> _What you have to do_
In the hydrological attributes extraction notebook, which geopandas version is required?

> _Document segment_
# Hydrological attributes extraction


Author: Thiago Nascimento (thiago.nascimento@eawag.ch)

This notebook is part of the EStreams publication and was used to extract and aggregate the hydrological attributes from the GeoDAR and HydroLakes database. 

* Note that this code enables not only the replicability of the current database but also the extrapolation to new catchment areas. 
* Additionally, the user should download and insert the original raw-data in the folder of the same name prior to run this code. 
* The original third-party data used were not made available in this repository due to redistribution and storage-space reasons.  

## Requirements
**Python:**

* Python>=3.6
* Jupyter
* geopandas=0.10.2
* pandas
* numpy
* tqdm
* os
* osgeo

Check the Github repository for an environment.yml (for conda environments) or requirements.txt (pip) file.

**Files:**

* data/hidrology/GeoDAR_v11_dams.shp. Available at: https://doi.org/10.5281/zenodo.6163413 (Last access: 23 November 2023)
* data/hidrology/GeoDAR_v11_reservoirs.shp. Available at: https://doi.org/10.5281/zenodo.6163413 (Last access: 23 November 2023)
* data/hidrology/GRanD_v13_issues.csv. Available at: https://doi.org/10.5281/zenodo.6163413 (Last access: 23 November 2023)
* data/hidrology/HydroLAKES_polys_v10.shp. Available at: https://www.hydrosheds.org/products/hydrolakes (Last access 05 December 2023)
* data/shapefiles/estreams_boundaries.shp

**Directory:**

* Clone the GitHub directory locally
* Place any third-data variables in their respective directory.
* ONLY update the "PATH" variable in the section "Configurations", with their relative path to the EStreams directory.

> _Information shown_
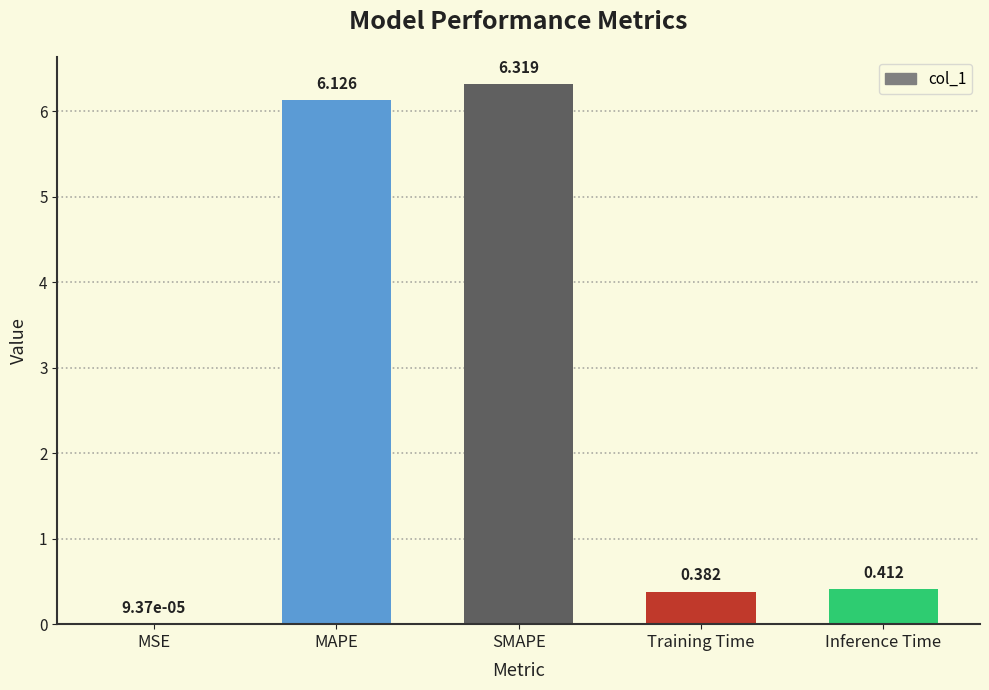

Between Inference Time and MAPE, which is larger?

MAPE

> _Task result_
geopandas 0.10.2